According to the Center for Teaching and Learning, over 1.5 million disabled students are presently enrolled in colleges and universities –– a substantial increase over previous years. DelSavio believes that this is a great step for disabled individuals, adding that their presence on campus is an inspiration to everyone.
“It is a privilege for me to be able to work with these students. They are an example to everyone that it is possible, through hard work and a positive attitude, to overcome obstacles. We all can learn a lot from them,” DelSavio said. Like Jenn, Kathryn Jedynak has overcome the limitations of a disabling disease and sought higher education. When Jedynak was three months old, she lost her sight as a result of receiving too much oxygen after birth. Although her blindness causes her to experience the world differently, Jedynak said she refuses to let her disability prevent her from living a normal life.
“I do not feel ashamed of my disability,” Jedynak, 23, said. “I believe that as a blind person I can do most of the things that sighted people can if I put my mind to it.” According to Jedynak, she, as a blind person, has been given a marvelous opportunity to make the most out of what she has been given. Just like everyone else, she said, God has a plan for her.
“I have been raised in a strong Catholic family,” Jedynak noted. “My relationship with God is no different than that of people who can see. I attend Mass and pray to God every day that I do His will.” With the assistance of her guide dog, Judy, Jedynak enrolled at Le Moyne as a full time student in the fall of 1998. Realizing all the extra pressure her disability would add, Jedynak remembered feeling concerned about the transition from high school to college. However, she was determined not to let her disability limit her potential to achieve.

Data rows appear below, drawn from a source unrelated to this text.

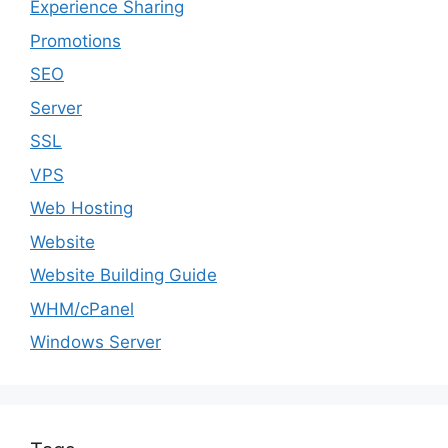
Experience Sharing
Promotions
SEO
Server
SSL
VPS
Web Hosting
Website
Website Building Guide
WHM/cPanel
Windows Server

“It was very important for me to continue my education after high school because I knew that without any education I would not be able to live a decent life,” Jedynak said. Jedynak obtained a degree in Information Systems from Le Moyne College in December of 2002. In the quest to improve her own life, Jedynak is also working to better the lives of the disabled community as a whole. She is looking for a position which will allow her to update technology that is currently inaccessible to blind people, such as cellular phones, or common household appliances such as microwaves. Recently, she designed a web site, educating web designers on how to make their web sites more user-friendly for blind people.

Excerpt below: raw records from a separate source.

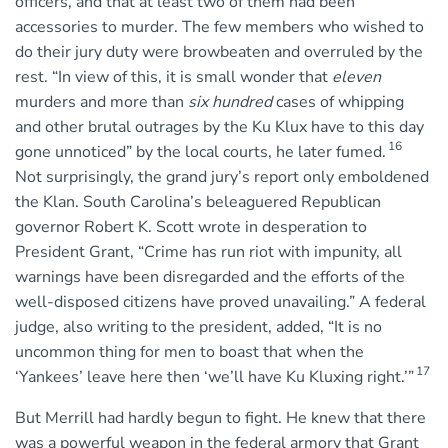
officers, and that at least two of them had been
accessories to murder. The few members who wished to
do their jury duty were browbeaten and overruled by the
rest. “In view of this, it is small wonder that
eleven
murders and more than
six hundred
cases of whipping
and other brutal outrages by the Ku Klux have to this day
16
gone unnoticed” by the local courts, he later fumed.
Not surprisingly, the grand jury’s report only emboldened
the Klan. South Carolina’s beleaguered Republican
governor Robert K. Scott wrote in desperation to
President Grant, “Crime has run riot with impunity, all
warnings have been disregarded and the efforts of the
well-disposed citizens have proved unavailing.” A federal
judge, also writing to the president, added, “It is no
uncommon thing for men to boast that when the
17
‘Yankees’ leave here then ‘we’ll have Ku Kluxing right.’”
But Merrill had hardly begun to fight. He knew that there
was a powerful weapon in the federal armory that Grant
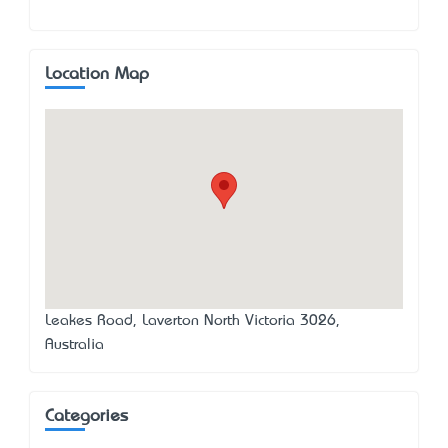
Location Map
Leakes Road, Laverton North Victoria 3026,
Australia
Categories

Dr. Martha Grabowski, who teaches information systems at Le Moyne, recalled what an asset Jedynak was to her class. She said that Jedynak might have taught peers in her Information Systems class more than they could learn from a textbook. “Students really benefited from having her in the classroom,” Grabowski said. “For example, when we were examining web site design, she showed them how they could accommodate disabled people in their designs –– telling them what would and would not work for a person like herself. Students remarked on how amazing she was.”
Jedynak, who recently learned how to water ski, said that she just wants to be treated like everyone else.
“I do not want anyone to feel sorry for my disability. It has never stopped me from doing something that I’ve wanted to do,” she said. “I can do anything.”